Task description: Count the lines of the data below that contain the string "right", treating uppercase and lowercase as different. Reply with the number alone.
※
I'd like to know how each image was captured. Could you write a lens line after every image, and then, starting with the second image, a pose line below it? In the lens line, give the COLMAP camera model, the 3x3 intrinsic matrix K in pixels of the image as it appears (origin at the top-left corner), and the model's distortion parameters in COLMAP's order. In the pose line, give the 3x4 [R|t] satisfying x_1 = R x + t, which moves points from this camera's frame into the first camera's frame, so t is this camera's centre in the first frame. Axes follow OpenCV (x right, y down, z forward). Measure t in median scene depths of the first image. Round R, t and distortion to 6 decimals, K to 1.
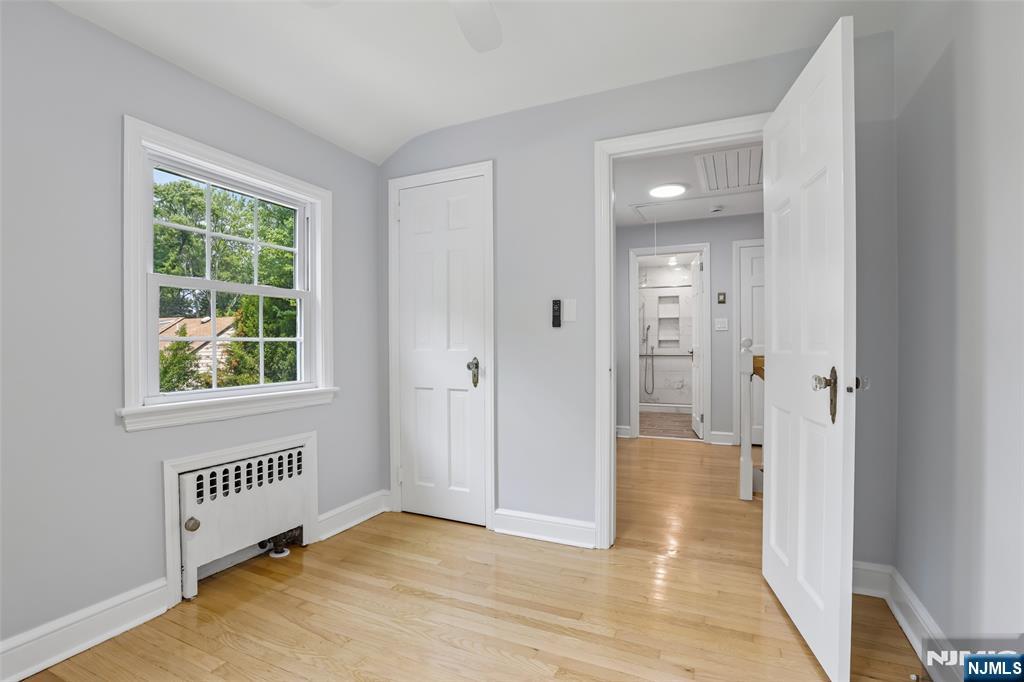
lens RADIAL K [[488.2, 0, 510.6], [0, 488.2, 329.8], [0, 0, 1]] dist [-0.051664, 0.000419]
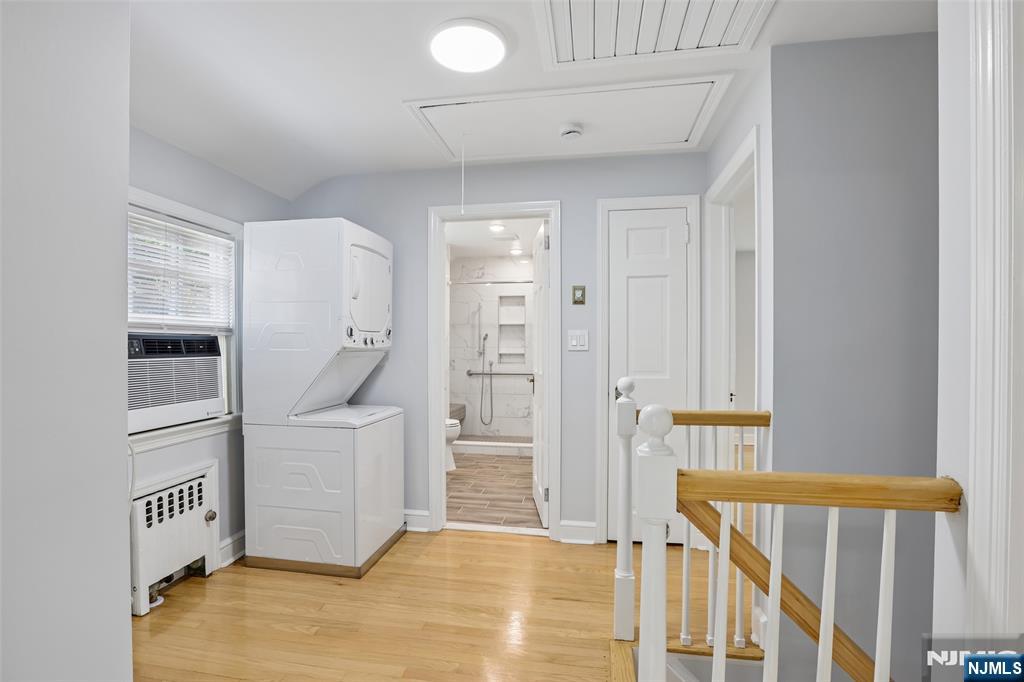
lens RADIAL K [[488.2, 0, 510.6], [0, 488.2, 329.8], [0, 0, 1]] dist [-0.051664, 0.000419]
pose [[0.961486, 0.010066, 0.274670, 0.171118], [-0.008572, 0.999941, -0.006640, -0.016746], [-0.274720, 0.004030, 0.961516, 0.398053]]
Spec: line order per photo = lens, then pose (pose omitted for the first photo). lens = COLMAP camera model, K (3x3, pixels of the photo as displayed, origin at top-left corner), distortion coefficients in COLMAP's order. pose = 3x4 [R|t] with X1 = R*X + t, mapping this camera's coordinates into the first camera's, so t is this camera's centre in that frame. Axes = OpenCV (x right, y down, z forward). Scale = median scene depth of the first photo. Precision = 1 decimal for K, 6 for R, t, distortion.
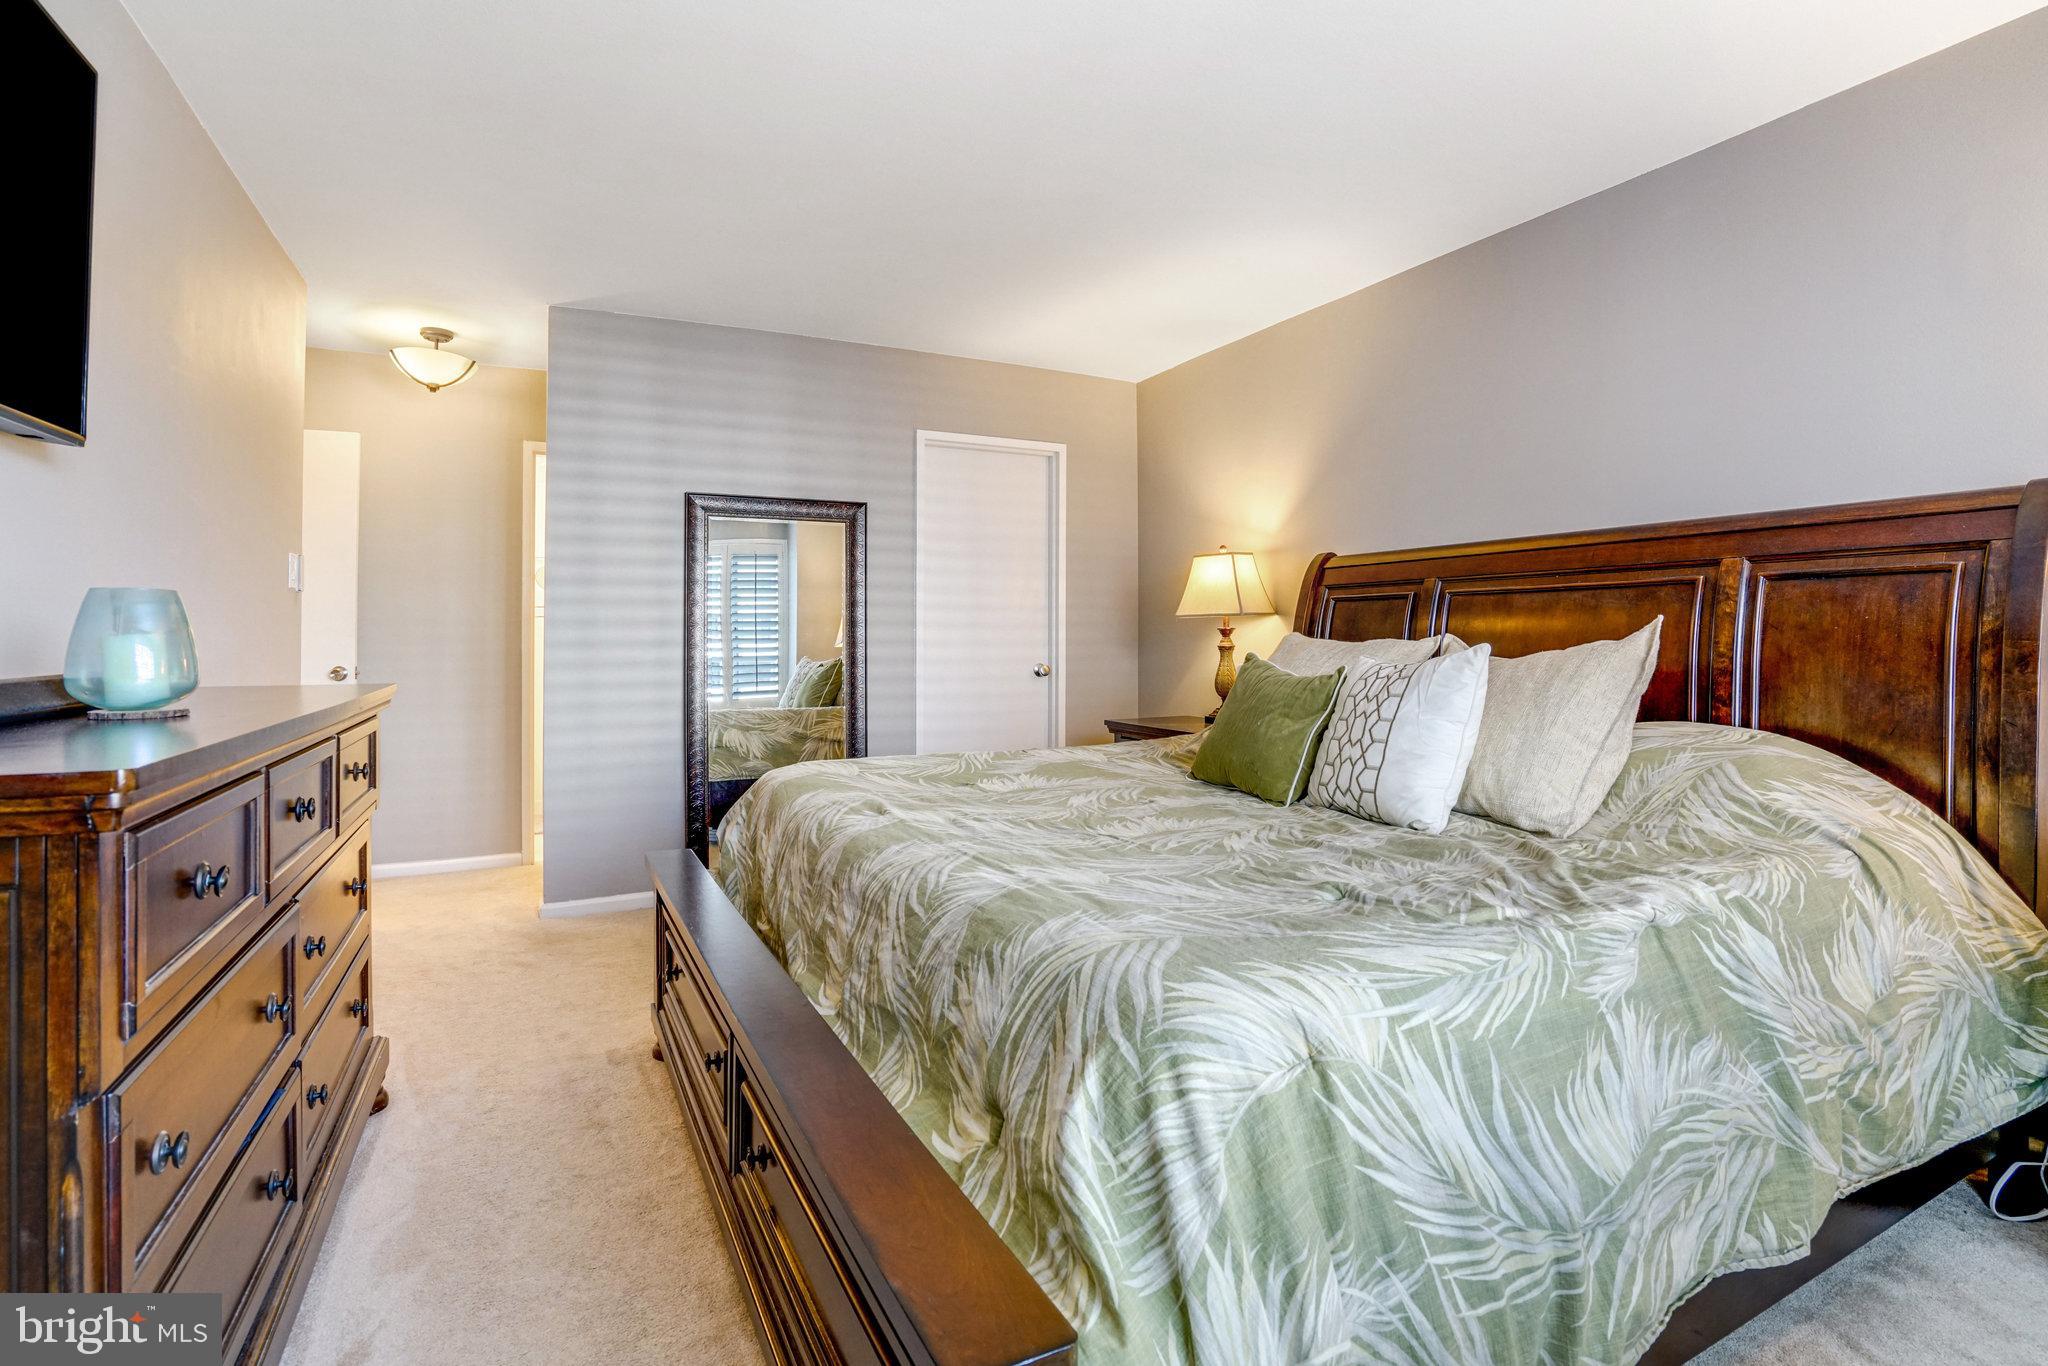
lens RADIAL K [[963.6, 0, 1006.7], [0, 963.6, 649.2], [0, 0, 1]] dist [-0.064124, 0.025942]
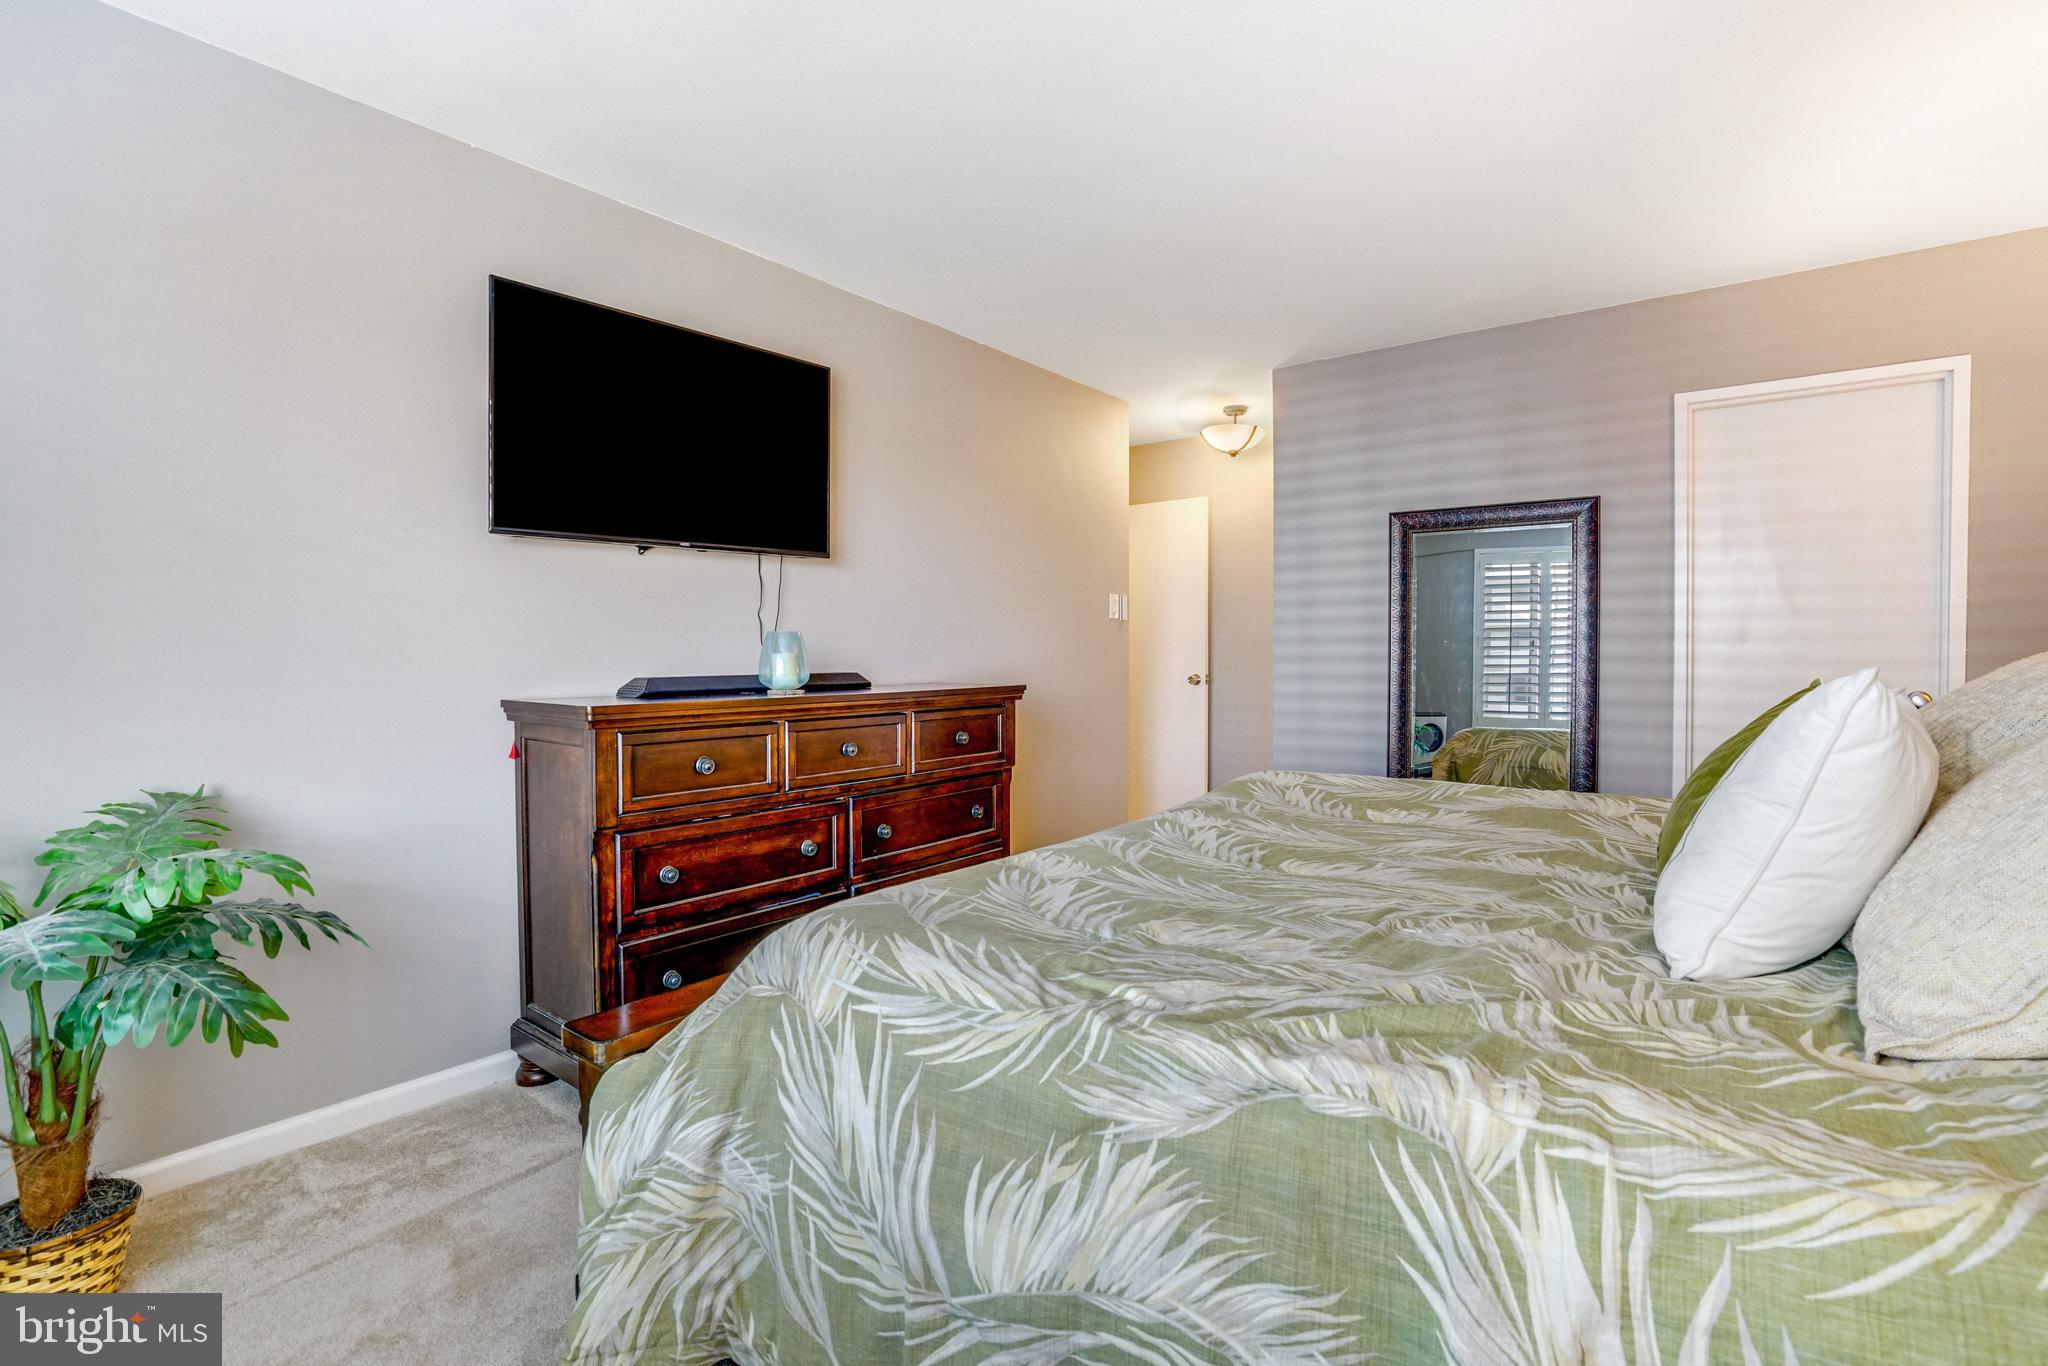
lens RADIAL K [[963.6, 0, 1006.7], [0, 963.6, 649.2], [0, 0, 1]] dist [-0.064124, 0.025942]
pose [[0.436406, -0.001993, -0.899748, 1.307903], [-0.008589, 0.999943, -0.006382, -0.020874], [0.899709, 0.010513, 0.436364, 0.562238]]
※
Solved problem: 2